ACTIVITY:
Restate all the lines below word for word, but omit the pictures.

(Collection entries)
-*-
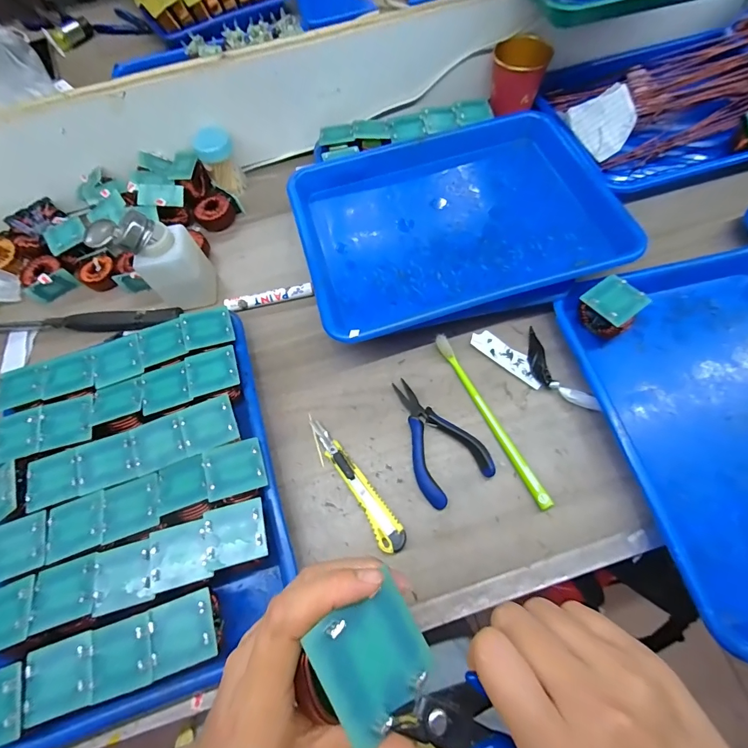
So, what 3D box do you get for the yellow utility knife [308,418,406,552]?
[{"bbox_3d":[-0.019,0.101,0.353,0.024,0.016,0.138,-36,69,-12],"label":"yellow utility knife"}]

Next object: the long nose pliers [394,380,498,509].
[{"bbox_3d":[0.053,0.059,0.364,0.067,0.017,0.119,-31,68,-9],"label":"long nose pliers"}]

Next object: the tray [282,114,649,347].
[{"bbox_3d":[0.087,-0.174,0.433,0.339,0.047,0.255,-15,66,-3],"label":"tray"}]

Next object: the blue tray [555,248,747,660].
[{"bbox_3d":[0.339,0.035,0.339,0.259,0.041,0.318,-11,66,-1],"label":"blue tray"}]

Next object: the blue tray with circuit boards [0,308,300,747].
[{"bbox_3d":[-0.207,0.105,0.336,0.232,0.053,0.303,-19,66,-4],"label":"blue tray with circuit boards"}]

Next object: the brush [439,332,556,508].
[{"bbox_3d":[0.110,0.040,0.368,0.012,0.018,0.188,-24,67,-7],"label":"brush"}]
-*-
EXERCISE SOLUTION:
So, what 3D box do you get for the yellow utility knife [308,418,406,552]?
[{"bbox_3d":[-0.019,0.101,0.353,0.024,0.016,0.138,-36,69,-12],"label":"yellow utility knife"}]

Next object: the long nose pliers [394,380,498,509].
[{"bbox_3d":[0.053,0.059,0.364,0.067,0.017,0.119,-31,68,-9],"label":"long nose pliers"}]

Next object: the tray [282,114,649,347].
[{"bbox_3d":[0.087,-0.174,0.433,0.339,0.047,0.255,-15,66,-3],"label":"tray"}]

Next object: the blue tray [555,248,747,660].
[{"bbox_3d":[0.339,0.035,0.339,0.259,0.041,0.318,-11,66,-1],"label":"blue tray"}]

Next object: the blue tray with circuit boards [0,308,300,747].
[{"bbox_3d":[-0.207,0.105,0.336,0.232,0.053,0.303,-19,66,-4],"label":"blue tray with circuit boards"}]

Next object: the brush [439,332,556,508].
[{"bbox_3d":[0.110,0.040,0.368,0.012,0.018,0.188,-24,67,-7],"label":"brush"}]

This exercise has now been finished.